%%

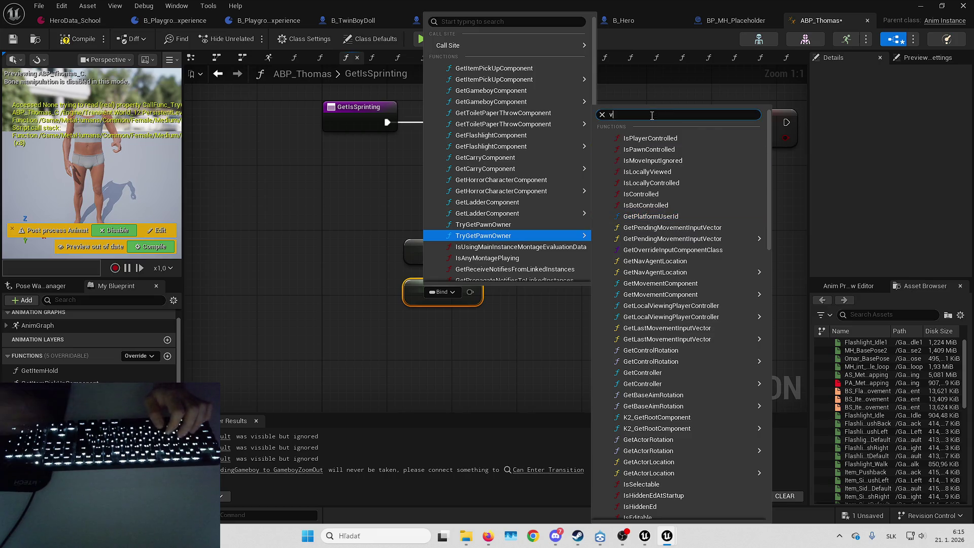
type("velocity")
left_click(647, 250)
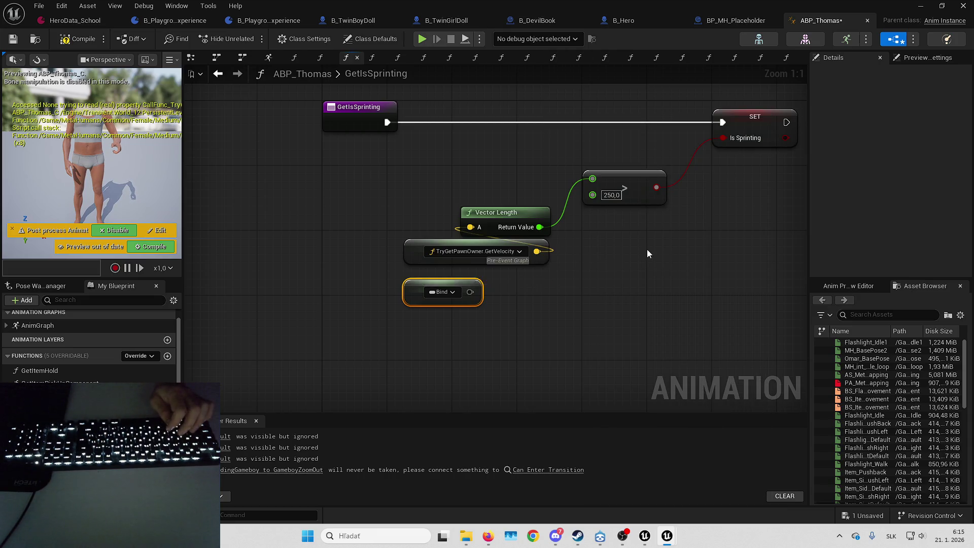
- Delete the old GetVelocity getter so the new access feeds Vector Length
left_click(425, 258)
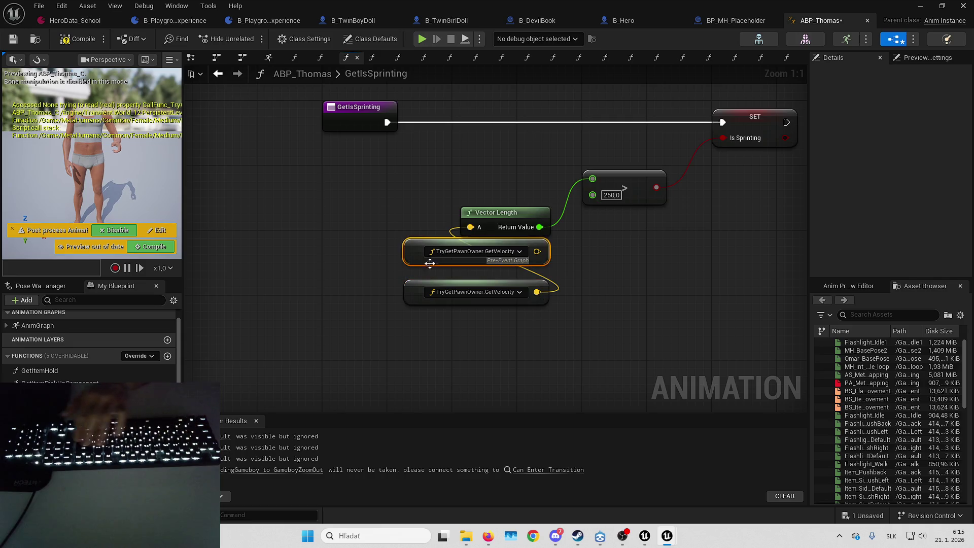
key("Delete")
left_click_drag(419, 259, 411, 260)
left_click(354, 276)
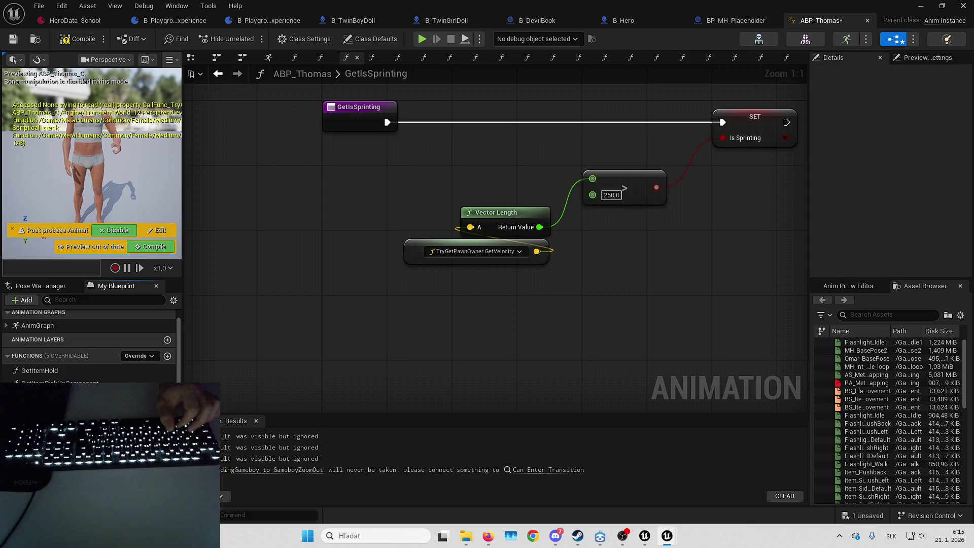
key("ctrl+Tab")
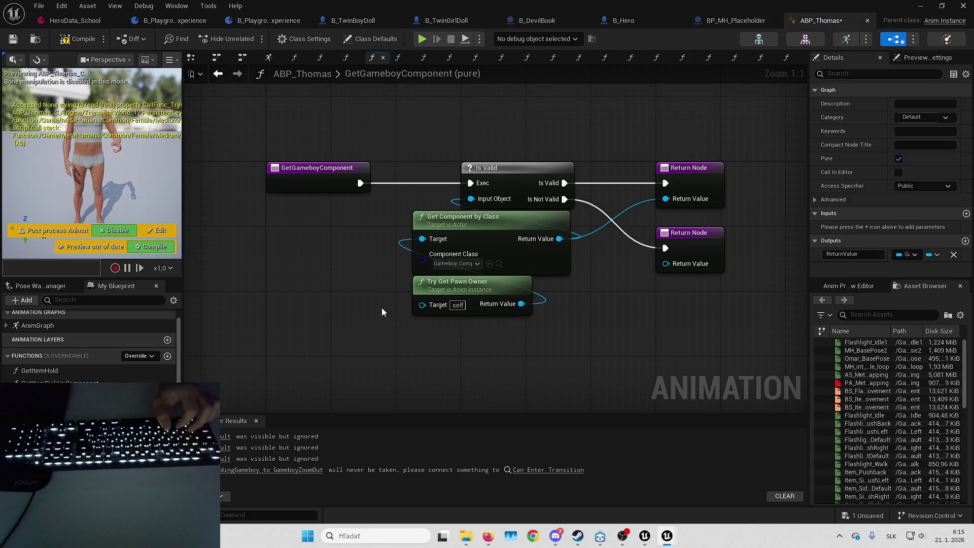
- In GetGameboyZoom, paste a blank Property Access node next to the SET node
key("ctrl+Tab")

%%

#### Prompt:
Reproduce exactly and only the lines from the one with "left_click(354, 276)" through the last entry, both included, excluding every picture.

#### Finished exercise:
left_click(354, 276)
key("ctrl+Tab")
- In GetGameboyZoom, paste a blank Property Access node next to the SET node
key("ctrl+Tab")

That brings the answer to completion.